DTO Projections with Constructors
This recipe shows how to use [Projectable] constructors to project database rows directly into DTOs inside your LINQ queries — with no boilerplate Select expressions and full SQL translation.
The Problem
Projecting entities into DTOs usually requires writing a Select expression that repeats the mapping logic:
// ❌ Repetitive — mapping duplicated in every query
var customers = dbContext.Customers
.Select(c => new CustomerDto
{
Id = c.Id,
FullName = c.FirstName + " " + c.LastName,
IsActive = c.IsActive,
OrderCount = c.Orders.Count()
})
.ToList();If the mapping changes you must update every Select that uses it.
The Solution: [Projectable] Constructor
Mark a constructor with [Projectable] and call new CustomerDto(c) directly in your query:
public class CustomerDto
{
public int Id { get; set; }
public string FullName { get; set; }
public bool IsActive { get; set; }
public int OrderCount { get; set; }
public CustomerDto() { } // required by the generator
[Projectable]
public CustomerDto(Customer c)
{
Id = c.Id;
FullName = c.FirstName + " " + c.LastName;
IsActive = c.IsActive;
OrderCount = c.Orders.Count();
}
}// ✅ Clean — mapping defined once, used everywhere
var customers = dbContext.Customers
.Where(c => c.IsActive)
.Select(c => new CustomerDto(c))
.ToList();The constructor body is inlined as SQL — no data is fetched to memory for the projection.
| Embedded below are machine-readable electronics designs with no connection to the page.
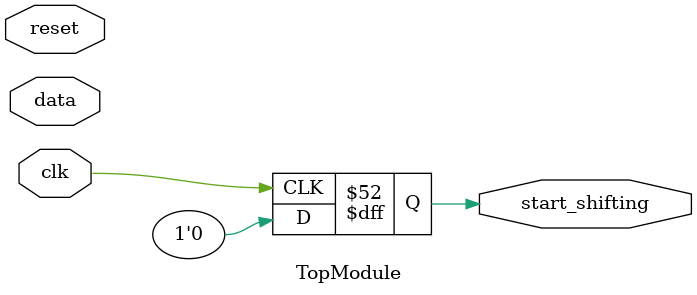
<source format=sv>


module TopModule (
  input clk,
  input reset,
  input data,
  output start_shifting
);

reg state = 0; // Current state of the FSM (0, 1, 2, or 3)
reg start_shifting = 0; // Output signal indicating when to start shifting
reg last_data = 0; // Last received data bit

always @(posedge clk) begin
    if (reset) begin
        state <= 0; // Reset the FSM to initial state (0)
        start_shifting <= 0; // Reset the output signal
    end else if (state == 0) begin
        start_shifting <= 0; // Ignore data in this state
        state <= data; // Move to next state
        last_data <= data; // Remember the current data bit
    end else if (state == 1 && last_data == 1) begin
        state <= 2; // Found first '1' of the sequence, move to next state
        start_shifting <= 0; // Ignore data in this state
    end else if (state == 2 && data == 0) begin
        state <= 3; // Found second '0' of the sequence, move to final state
        start_shifting <= 1; // Start shifting and set output signal
    end else if (state == 3 && data == 1) begin
        state <= 0; // Reset FSM as invalid sequence detected, move back to initial state
        start_shifting <= 0; // Reset the output signal
    end else begin
        state <= last_data; // Move to next state with current data bit
        start_shifting <= 0; // Ignore data in all other states
    end
end

always @(posedge clk) begin
    last_data <= data; // Update the last received data bit on every clock edge
end

endmodule

</source>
Using Conditional Logic in the Constructor
Constructor bodies support if/else chains and local variables:
public class ProductDto
{
public int Id { get; set; }
public string Name { get; set; }
public decimal Price { get; set; }
public string PriceTier { get; set; }
public ProductDto() { }
[Projectable]
public ProductDto(Product p)
{
Id = p.Id;
Name = p.Name;
Price = p.SalePrice;
PriceTier = p.SalePrice switch
{
> 500 => "Premium",
> 100 => "Standard",
_ => "Budget"
};
}
}Inheritance — Reusing Base Mappings
When your DTOs form an inheritance hierarchy, use : base(…) to avoid duplicating base-class assignments:
public class PersonDto
{
public string FullName { get; set; }
public string Email { get; set; }
public PersonDto() { }
[Projectable]
public PersonDto(Person p)
{
FullName = p.FirstName + " " + p.LastName;
Email = p.Email;
}
}
public class EmployeeDto : PersonDto
{
public string Department { get; set; }
public string Grade { get; set; }
public EmployeeDto() { }
[Projectable]
public EmployeeDto(Employee e) : base(e) // PersonDto assignments are inlined automatically
{
Department = e.Department.Name;
Grade = e.YearsOfService >= 10 ? "Senior" : "Junior";
}
}var employees = dbContext.Employees
.Select(e => new EmployeeDto(e))
.ToList();The generated SQL projects all fields in a single query — FullName, Email, Department, and Grade are all computed in the database.
Multiple Overloads
If you need different projections from the same DTO, use constructor overloads — each gets its own generated expression:
public class OrderSummaryDto
{
public int Id { get; set; }
public decimal Total { get; set; }
public string CustomerName { get; set; }
public OrderSummaryDto() { }
// Full projection (with customer name — requires navigation)
[Projectable]
public OrderSummaryDto(Order o)
{
Id = o.Id;
Total = o.GrandTotal;
CustomerName = o.Customer.FirstName + " " + o.Customer.LastName;
}
// Lightweight projection (no navigation join needed)
[Projectable]
public OrderSummaryDto(Order o, bool lightweight)
{
Id = o.Id;
Total = o.GrandTotal;
CustomerName = null;
}
}Converting a Factory Method
If you already have a [Projectable] static factory method, the IDE offers a one-click refactoring to convert it to a constructor:
// Before — factory method
[Projectable]
public static CustomerDto From(Customer c) => new CustomerDto { … };
// After — projectable constructor (via IDE refactoring or EFP0012 code fix)
[Projectable]
public CustomerDto(Customer c) { … }Tips
- Always add a parameterless constructor — the generator emits
new T() { … }syntax; if the parameterless constructor is missing you get EFP0008 (IDE inserts it for you). - Keep mappings pure — no side effects, no calls to non-projectable methods.
- Prefer constructors over factory methods — constructors are the idiomatic Projectables pattern; factory methods trigger the EFP0012 suggestion.